To answer your question directly, I'd recommend a gentle stir. It will introduce a bit of oxygen to your wort. Also, if you aren't pre-hydrating, stirring will help hydrate your yeast and get them active.
Yeast have 2 phases: aerobic and anaerobic. During the aerobic phase (while oxygen is present) yeast cells will consume the oxygen and multiply into more yeast cells. During anaerobic phase (no more oxygen), they are digesting sugars and making alcohol and CO2.
Not enough oxygen can lead to too few yeast cells. Too few yeast cells will cause a slow start where other anaerobic critters (bacteria, wild yeast) can get a foothold. You want to be sure your yeast are warm and ready and itching to ferment when you pitch!

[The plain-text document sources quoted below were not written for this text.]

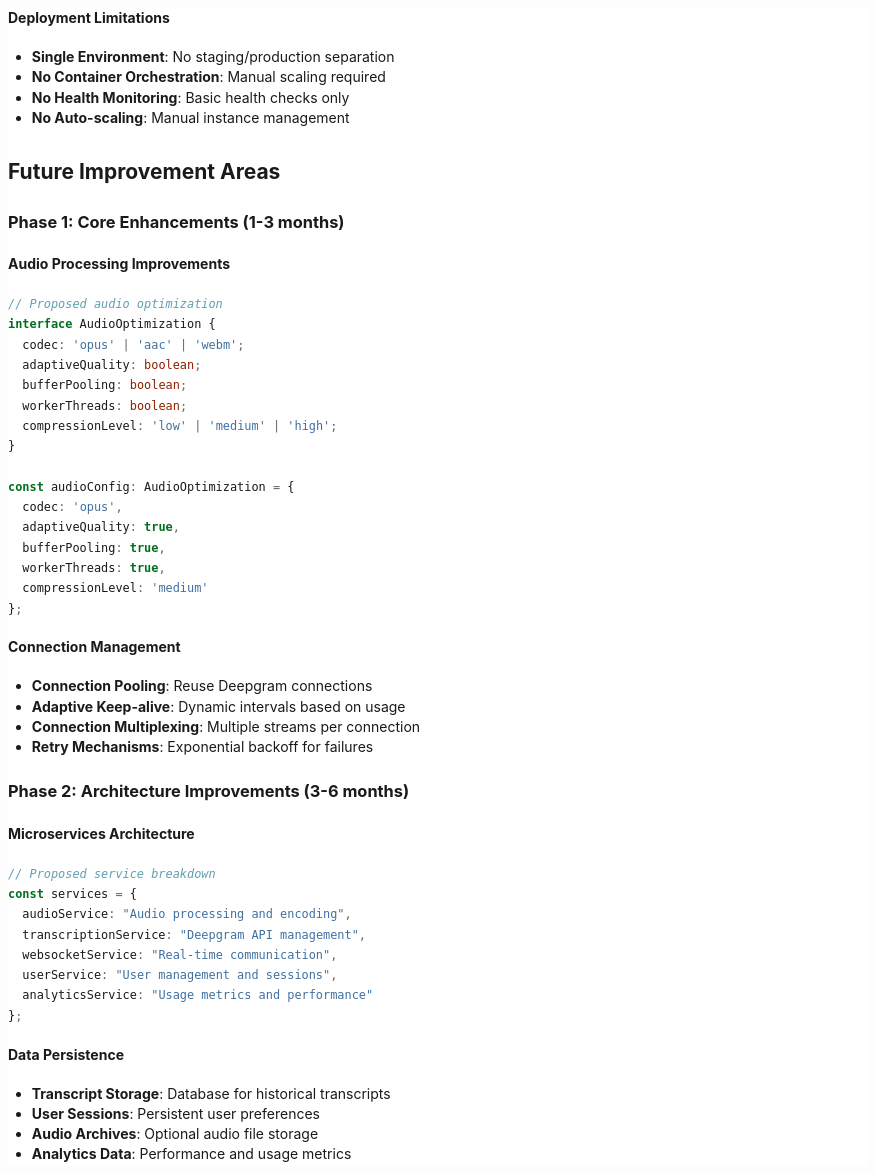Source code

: #### Deployment Limitations
- **Single Environment**: No staging/production separation
- **No Container Orchestration**: Manual scaling required
- **No Health Monitoring**: Basic health checks only
- **No Auto-scaling**: Manual instance management

## Future Improvement Areas

### Phase 1: Core Enhancements (1-3 months)

#### Audio Processing Improvements
```typescript
// Proposed audio optimization
interface AudioOptimization {
  codec: 'opus' | 'aac' | 'webm';
  adaptiveQuality: boolean;
  bufferPooling: boolean;
  workerThreads: boolean;
  compressionLevel: 'low' | 'medium' | 'high';
}

const audioConfig: AudioOptimization = {
  codec: 'opus',
  adaptiveQuality: true,
  bufferPooling: true,
  workerThreads: true,
  compressionLevel: 'medium'
};
```

#### Connection Management
- **Connection Pooling**: Reuse Deepgram connections
- **Adaptive Keep-alive**: Dynamic intervals based on usage
- **Connection Multiplexing**: Multiple streams per connection
- **Retry Mechanisms**: Exponential backoff for failures

### Phase 2: Architecture Improvements (3-6 months)

#### Microservices Architecture
```typescript
// Proposed service breakdown
const services = {
  audioService: "Audio processing and encoding",
  transcriptionService: "Deepgram API management",
  websocketService: "Real-time communication",
  userService: "User management and sessions",
  analyticsService: "Usage metrics and performance"
};
```

#### Data Persistence
- **Transcript Storage**: Database for historical transcripts
- **User Sessions**: Persistent user preferences
- **Audio Archives**: Optional audio file storage
- **Analytics Data**: Performance and usage metrics
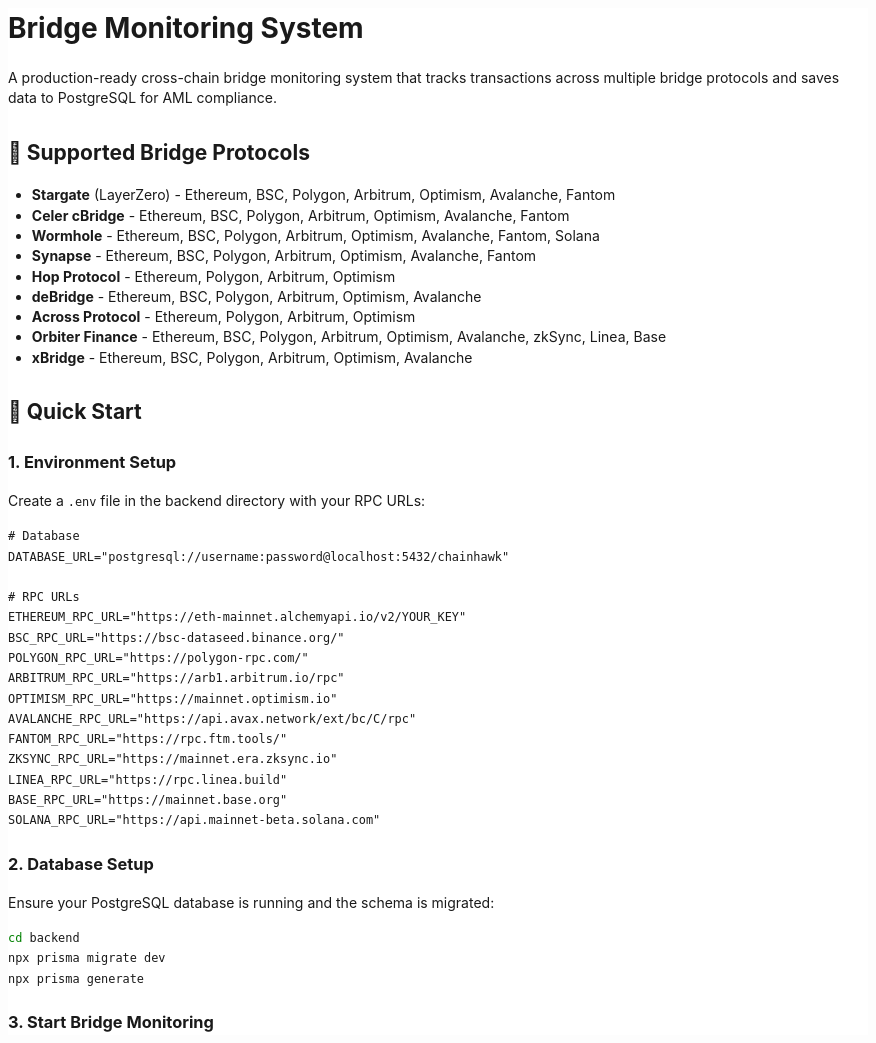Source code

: # Bridge Monitoring System

A production-ready cross-chain bridge monitoring system that tracks transactions across multiple bridge protocols and saves data to PostgreSQL for AML compliance.

## 🌉 Supported Bridge Protocols

- **Stargate** (LayerZero) - Ethereum, BSC, Polygon, Arbitrum, Optimism, Avalanche, Fantom
- **Celer cBridge** - Ethereum, BSC, Polygon, Arbitrum, Optimism, Avalanche, Fantom
- **Wormhole** - Ethereum, BSC, Polygon, Arbitrum, Optimism, Avalanche, Fantom, Solana
- **Synapse** - Ethereum, BSC, Polygon, Arbitrum, Optimism, Avalanche, Fantom
- **Hop Protocol** - Ethereum, Polygon, Arbitrum, Optimism
- **deBridge** - Ethereum, BSC, Polygon, Arbitrum, Optimism, Avalanche
- **Across Protocol** - Ethereum, Polygon, Arbitrum, Optimism
- **Orbiter Finance** - Ethereum, BSC, Polygon, Arbitrum, Optimism, Avalanche, zkSync, Linea, Base
- **xBridge** - Ethereum, BSC, Polygon, Arbitrum, Optimism, Avalanche

## 🚀 Quick Start

### 1. Environment Setup

Create a `.env` file in the backend directory with your RPC URLs:

```env
# Database
DATABASE_URL="postgresql://username:password@localhost:5432/chainhawk"

# RPC URLs
ETHEREUM_RPC_URL="https://eth-mainnet.alchemyapi.io/v2/YOUR_KEY"
BSC_RPC_URL="https://bsc-dataseed.binance.org/"
POLYGON_RPC_URL="https://polygon-rpc.com/"
ARBITRUM_RPC_URL="https://arb1.arbitrum.io/rpc"
OPTIMISM_RPC_URL="https://mainnet.optimism.io"
AVALANCHE_RPC_URL="https://api.avax.network/ext/bc/C/rpc"
FANTOM_RPC_URL="https://rpc.ftm.tools/"
ZKSYNC_RPC_URL="https://mainnet.era.zksync.io"
LINEA_RPC_URL="https://rpc.linea.build"
BASE_RPC_URL="https://mainnet.base.org"
SOLANA_RPC_URL="https://api.mainnet-beta.solana.com"
```

### 2. Database Setup

Ensure your PostgreSQL database is running and the schema is migrated:

```bash
cd backend
npx prisma migrate dev
npx prisma generate
```

### 3. Start Bridge Monitoring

An over abundance of oxygen, on the other hand, can lead to too many yeast cells. When the yeast are done, they will settle out and eventually start to break down. You also don't want to ever introduce oxygen to fermented beer, as this can lead to 'cardboard' off flavors. I wouldn't worry about over-oxygenating with a gentle stir.
Personally, I brew 10 gallon batches that I almost always kick off with a 1.5qt starter. I don't do any stirring; all the siphoning into 2 6gal carboys plus just dumping in the yeast, I believe, adds plenty of oxygen. But if I was sprinkling dry yeast on top, I'd want to give it the best shot to get a good strong start!